Source data START
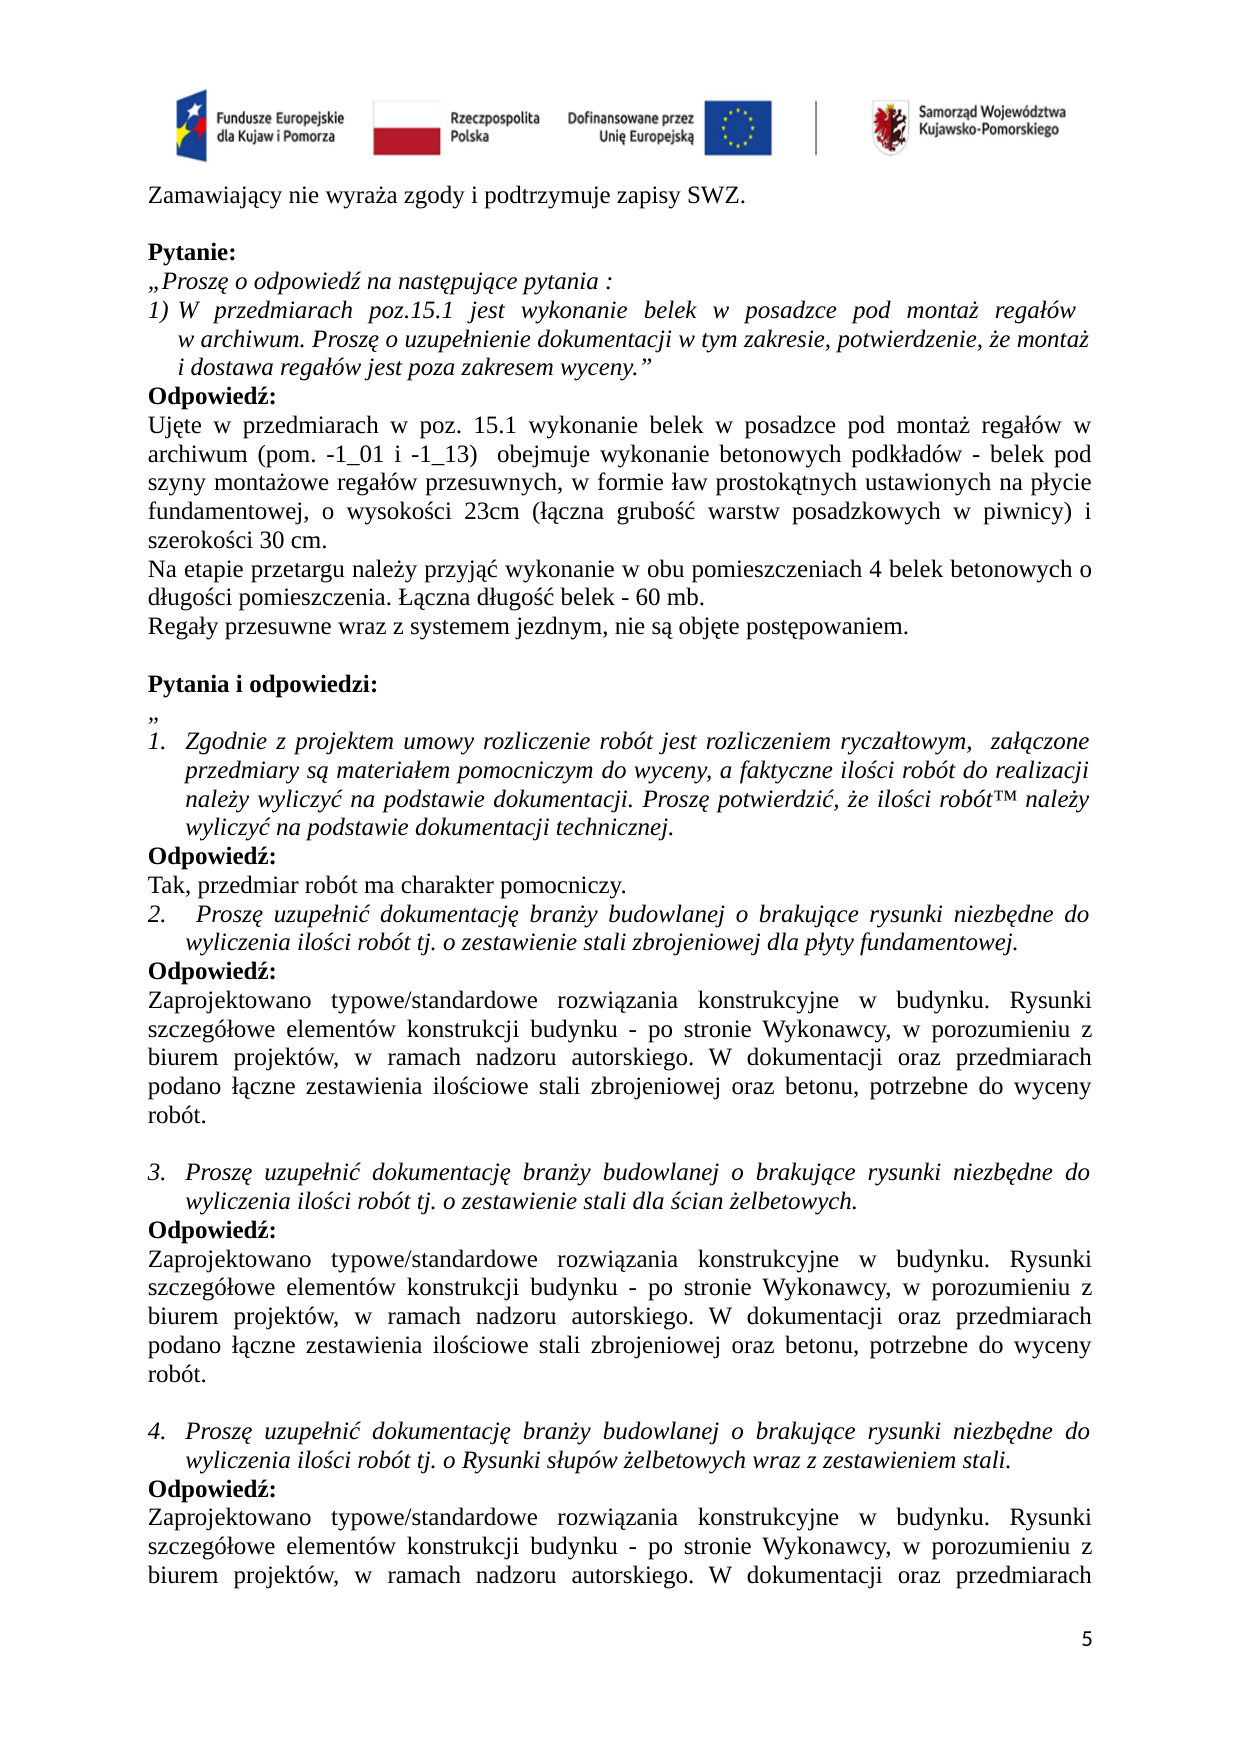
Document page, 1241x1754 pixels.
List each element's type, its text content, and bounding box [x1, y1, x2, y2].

text Pytanie: [148, 237, 1093, 266]
picture [147, 73, 1093, 180]
text Zaprojektowano typowe/standardowe rozwiązania konstrukcyjne w budynku. Rysunki szczegółowe elementów konstrukcji budynku - po stronie Wykonawcy, w porozumieniu z biurem projektów, w ramach nadzoru autorskiego. W dokumentacji oraz przedmiarach podano łączne zestawienia ilościowe stali zbrojeniowej oraz betonu, potrzebne do wyceny robót. [148, 1502, 1093, 1589]
text Zaprojektowano typowe/standardowe rozwiązania konstrukcyjne w budynku. Rysunki szczegółowe elementów konstrukcji budynku - po stronie Wykonawcy, w porozumieniu z biurem projektów, w ramach nadzoru autorskiego. W dokumentacji oraz przedmiarach podano łączne zestawienia ilościowe stali zbrojeniowej oraz betonu, potrzebne do wyceny robót. [148, 985, 1093, 1129]
text Ujęte w przedmiarach w poz. 15.1 wykonanie belek w posadzce pod montaż regałów w archiwum (pom. -1_01 i -1_13) obejmuje wykonanie betonowych podkładów - belek pod szyny montażowe regałów przesuwnych, w formie ław prostokątnych ustawionych na płycie fundamentowej, o wysokości 23cm (łączna grubość warstw posadzkowych w piwnicy) i szerokości 30 cm. [148, 410, 1093, 554]
text Pytania i odpowiedzi: [148, 669, 1093, 697]
list W przedmiarach poz.15.1 jest wykonanie belek w posadzce pod montaż regałów w archiwum. Proszę o uzupełnienie dokumentacji w tym zakresie, potwierdzenie, że montaż i dostawa regałów jest poza zakresem wyceny.” [148, 295, 1093, 381]
text „ [148, 697, 1093, 726]
text „Proszę o odpowiedź na następujące pytania : [148, 266, 1093, 295]
text Tak, przedmiar robót ma charakter pomocniczy. [148, 870, 1093, 899]
text Odpowiedź: [148, 841, 1093, 870]
text Odpowiedź: [148, 956, 1093, 985]
text Zamawiający nie wyraża zgody i podtrzymuje zapisy SWZ. [148, 180, 1093, 209]
text Zaprojektowano typowe/standardowe rozwiązania konstrukcyjne w budynku. Rysunki szczegółowe elementów konstrukcji budynku - po stronie Wykonawcy, w porozumieniu z biurem projektów, w ramach nadzoru autorskiego. W dokumentacji oraz przedmiarach podano łączne zestawienia ilościowe stali zbrojeniowej oraz betonu, potrzebne do wyceny robót. [148, 1244, 1093, 1387]
list Proszę uzupełnić dokumentację branży budowlanej o brakujące rysunki niezbędne do wyliczenia ilości robót tj. o zestawienie stali zbrojeniowej dla płyty fundamentowej. [148, 899, 1093, 956]
text Odpowiedź: [148, 1474, 1093, 1502]
list Proszę uzupełnić dokumentację branży budowlanej o brakujące rysunki niezbędne do wyliczenia ilości robót tj. o Rysunki słupów żelbetowych wraz z zestawieniem stali. [148, 1416, 1093, 1474]
list Zgodnie z projektem umowy rozliczenie robót jest rozliczeniem ryczałtowym, załączone przedmiary są materiałem pomocniczym do wyceny, a faktyczne ilości robót do realizacji należy wyliczyć na podstawie dokumentacji. Proszę potwierdzić, że ilości robót™ należy wyliczyć na podstawie dokumentacji technicznej. [148, 726, 1093, 841]
text Odpowiedź: [148, 1215, 1093, 1244]
text Na etapie przetargu należy przyjąć wykonanie w obu pomieszczeniach 4 belek betonowych o długości pomieszczenia. Łączna długość belek - 60 mb. [148, 554, 1093, 611]
text Regały przesuwne wraz z systemem jezdnym, nie są objęte postępowaniem. [148, 611, 1093, 640]
list Proszę uzupełnić dokumentację branży budowlanej o brakujące rysunki niezbędne do wyliczenia ilości robót tj. o zestawienie stali dla ścian żelbetowych. [148, 1157, 1093, 1215]
text Odpowiedź: [148, 381, 1093, 410]
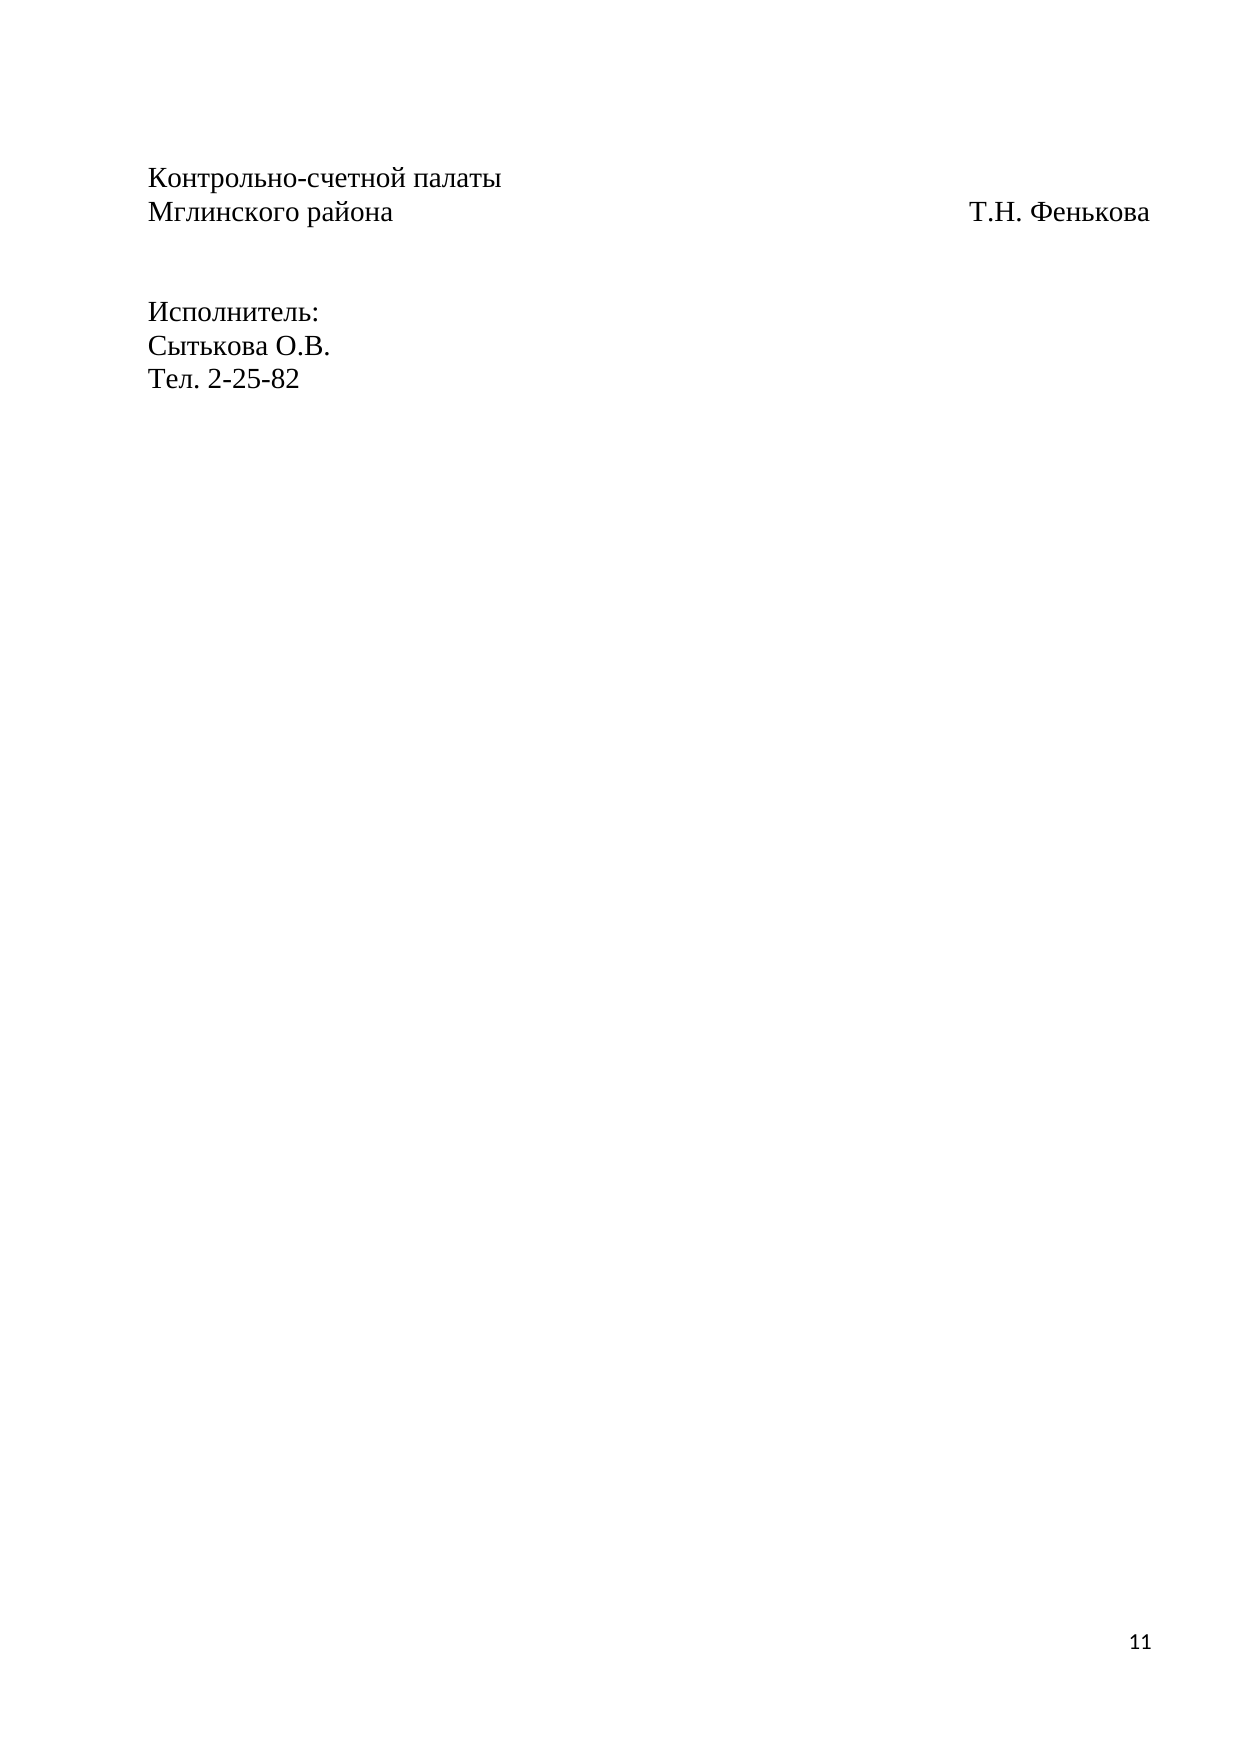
Source data END
Every line in the entries above that mentions the word "żelbetowych" must be shown.

(Task response)
list Proszę uzupełnić dokumentację branży budowlanej o brakujące rysunki niezbędne do wyliczenia ilości robót tj. o Rysunki słupów żelbetowych wraz z zestawieniem stali. [148, 1416, 1093, 1474]
list Proszę uzupełnić dokumentację branży budowlanej o brakujące rysunki niezbędne do wyliczenia ilości robót tj. o zestawienie stali dla ścian żelbetowych. [148, 1157, 1093, 1215]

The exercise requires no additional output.